On the stem question, I noted today and recall it from the past as well, that I ride with my hands about an inch and a half behind the hoods rather than on them. That seems to be my most comfortable position. I would say it was breaking down about 30% hoods, 50% behind the hoods and 20% on the tops. I got a couple of stems earlier this week to try out. One is a Sunshine alloy with a 50 mm reach and the other is a steel mtn bike type. My current Technomic is a 100 mm reach.

The Sunshine can be extended a bit taller than my Technomic. The drawing below is a very rough comparison of the relative bar positions with these two and my current bar with all of them at the max extension line.

Do you think one of these will give me a bar position I prefer? i need to get some new bar tape on hand before I play with them. And on the subject of bar tape and fitting of a different sort, do you think tape the color of my water bottle would look good with this frame color? Semi-serious question.


Thanks,
Michael
First I agree, you do look pretty good on that bike. Before you go too far into changing things, I would suggest two functional checks, not numerical checks.

First, put on your riding shoes or any shoes that you ride in, put your heel on the pedal (either side) so your ankle and knee stack with the pedal spindle, and pedal backwards until your knee is straight. Let your other leg hang down loosely. In this position the target is for your foot to just be in contact with the pedal. Try it with the other foot. Mark the original height of the seatpost. If there was pressure required to get your knee straight, the seat should be eased up until you are just in contact with no pressure. The point of this is to be able to spin without your hips rocking, since for most people this causes your undercarriage to be chafed against the saddle. If I find when my saddle is below this point, my legs do not get enough extension and the soles of my feet feel like I'm trying to drive my feet through the pedal - too much knee pressure. I adjust up or down from this by about a millimeter (yeah, really!) at a time to adjust as time and riding go on.

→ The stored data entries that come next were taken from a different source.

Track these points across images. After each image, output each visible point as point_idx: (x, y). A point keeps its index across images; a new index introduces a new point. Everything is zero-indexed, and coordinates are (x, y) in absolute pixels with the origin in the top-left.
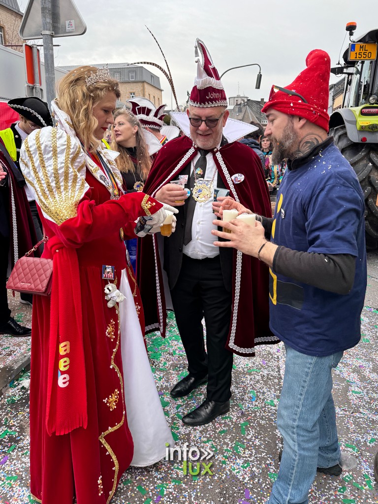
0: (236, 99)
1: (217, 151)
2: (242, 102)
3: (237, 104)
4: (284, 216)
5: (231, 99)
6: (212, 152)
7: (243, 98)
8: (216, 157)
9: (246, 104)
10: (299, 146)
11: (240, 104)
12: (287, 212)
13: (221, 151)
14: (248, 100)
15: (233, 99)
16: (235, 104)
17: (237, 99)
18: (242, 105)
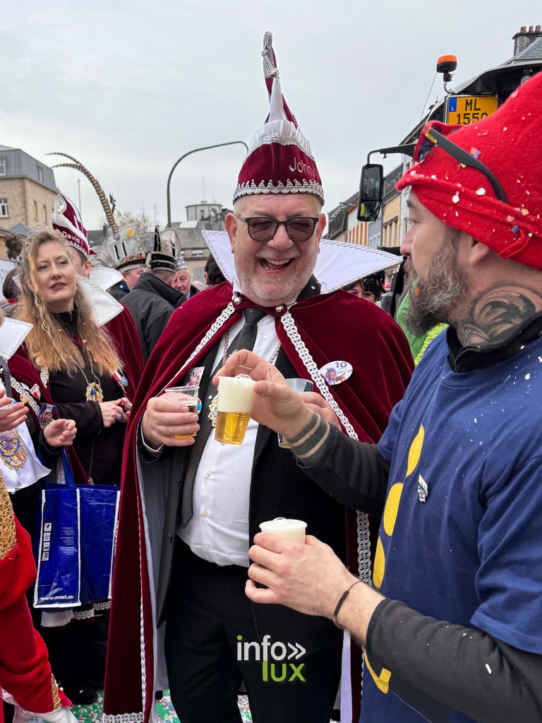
0: (199, 209)
1: (283, 312)
2: (213, 214)
3: (202, 217)
4: (427, 498)
5: (189, 209)
6: (273, 315)
7: (214, 207)
8: (282, 325)
9: (219, 217)
10: (473, 310)
11: (209, 219)
12: (436, 488)
13: (295, 313)
14: (223, 210)
15: (193, 208)
16: (199, 218)
17: (201, 208)
18: (212, 220)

Second functiional check is fore-aft balance. Sitting on the saddlewith your hands on the hoods or ramps, try to lift your hands just an inch up. If you can do that without falling forward, your saddle fore-aft position is about right. The idea is to raise your hands just a bit above the grips mainly with your leg strength. If you are falling forward, you should be moving the saddle back about ¼ inch at a time. But before you do that, mark or measure and record the tilt (nose up/nose down, and how much). After you have moved the saddle back and set the tilt, revisit the saddle height with the heel on pedal method. If you moved the saddle back, it may need to be lowered a little bit. You should be able to raise your butt a little bit above the saddle without hafalling forward or backward and put your sitbones down on the wide part of the saddle. This plus the hand lift will go a long way toward handling road bumps. I think this is a more precise setting of saddle height and setback than you get with formulas and plumb line measurements.

After this and when you get back on the road, you may still find yourself sliding forward or back as you pedal. I think this is because of gravity, so we have to find a functional balance that keeps you sit bones back where they belong, and does not increase abrasion or pressure on your undercarriage in front of the sit bone contact points. For this adjustment its best to have a two-bolt type of seatpost (like what Velo Orange sells) and adjust in small increments. If you feel abrasion, don't delay in addressing it.